According to the report, the Ministy of Manpower estimated that there were 71 jobs for every 100 applicants in the country, but that the nature of these jobs usually do not match graduate expectations.
What are fresh graduates saying about their first offers?
The report featured a lot of young people who were having difficulty finding jobs with pay that they found acceptable–while some were not even met with any accepted applications despite high credentials.
A Singaporean named Ben said that the was floored when out of the 20 applications he sent out, only one replied. This firm was also the same company where he did one of his many internships before. Despite his fluency in English and Thai, he was allegedly offered an amount “way below average.”
When they offered me the amount, I was speechless for a second. That was definitely a big difference in the pay I was expecting,” said Ben, who had expected to get a salary of at least S$3,800.
He added that he was afraid future employers would not pay him as much as he was expecting given his credentials, if they knew that he accepted $2,800 before. He did not accept the offer.
Another Singaporean graduate, who only dientified himself as Ismail, asked a construction firm for a $2,100 starting in light of his credentials, but only received a $1,800 offer. He rejected it as well.
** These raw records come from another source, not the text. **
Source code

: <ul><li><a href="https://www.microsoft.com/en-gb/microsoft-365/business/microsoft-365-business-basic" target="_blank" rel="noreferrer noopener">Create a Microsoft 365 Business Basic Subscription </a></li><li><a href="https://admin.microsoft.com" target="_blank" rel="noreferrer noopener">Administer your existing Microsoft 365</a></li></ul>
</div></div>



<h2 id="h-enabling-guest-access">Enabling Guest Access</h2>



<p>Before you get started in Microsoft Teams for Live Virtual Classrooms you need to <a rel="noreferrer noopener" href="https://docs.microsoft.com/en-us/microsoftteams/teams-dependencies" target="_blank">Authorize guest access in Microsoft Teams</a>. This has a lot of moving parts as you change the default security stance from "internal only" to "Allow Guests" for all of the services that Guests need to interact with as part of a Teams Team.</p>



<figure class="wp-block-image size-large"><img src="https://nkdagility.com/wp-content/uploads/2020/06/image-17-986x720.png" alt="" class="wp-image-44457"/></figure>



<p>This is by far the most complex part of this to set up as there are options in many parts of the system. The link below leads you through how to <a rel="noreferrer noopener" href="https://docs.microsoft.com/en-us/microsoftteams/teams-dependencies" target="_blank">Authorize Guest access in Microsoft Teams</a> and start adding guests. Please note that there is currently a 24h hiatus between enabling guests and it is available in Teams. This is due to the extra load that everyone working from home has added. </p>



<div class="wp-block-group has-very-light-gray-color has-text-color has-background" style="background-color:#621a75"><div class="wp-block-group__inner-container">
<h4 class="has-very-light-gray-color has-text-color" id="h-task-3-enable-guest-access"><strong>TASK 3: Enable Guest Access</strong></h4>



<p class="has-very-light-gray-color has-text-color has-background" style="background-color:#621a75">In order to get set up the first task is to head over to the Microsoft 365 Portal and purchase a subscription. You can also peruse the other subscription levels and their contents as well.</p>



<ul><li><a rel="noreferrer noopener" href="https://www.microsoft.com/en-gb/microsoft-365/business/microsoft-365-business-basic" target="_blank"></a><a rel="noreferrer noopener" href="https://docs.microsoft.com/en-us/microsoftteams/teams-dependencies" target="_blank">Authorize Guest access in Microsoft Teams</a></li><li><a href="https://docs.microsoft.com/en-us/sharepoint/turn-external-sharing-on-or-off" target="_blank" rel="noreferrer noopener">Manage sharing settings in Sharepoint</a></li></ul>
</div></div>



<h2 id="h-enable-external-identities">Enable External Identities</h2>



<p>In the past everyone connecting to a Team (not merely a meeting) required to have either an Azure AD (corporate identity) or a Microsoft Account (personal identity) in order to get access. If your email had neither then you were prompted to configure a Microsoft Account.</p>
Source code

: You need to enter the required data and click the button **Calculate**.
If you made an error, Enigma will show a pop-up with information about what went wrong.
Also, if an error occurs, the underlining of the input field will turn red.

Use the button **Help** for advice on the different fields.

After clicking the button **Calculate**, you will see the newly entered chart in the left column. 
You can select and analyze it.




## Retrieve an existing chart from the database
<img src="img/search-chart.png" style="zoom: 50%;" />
Odd jobs, internships as solutions
Now a Grab food driver, Ismail decided to pursue this form of earning to avoid having to pay his CPF for the meantime, and earn twice as much, he said. He did also say that he would have to work twice as hard and take less days off.
Other young Singaporeans have begun to look at internships as possible ways to land full-time positions with their desired pay. While this means accepting even lower pay to none at all right after they graduate, it lets them continue adding to their credentials.
One 23-year-old accountancy graduate got offered a full-time position by one of the world’s best employers, Ernst and Young, after completing a 3-month internship at the firm last year.
“I think it’s common for accounting students to find jobs through their internships if they intern at big companies,” she said. “But for other smaller or mid-tier firms, I’m not sure about that.”
But some graduates didn’t even get replies for their internship applications, squashing that avenue for employment as well.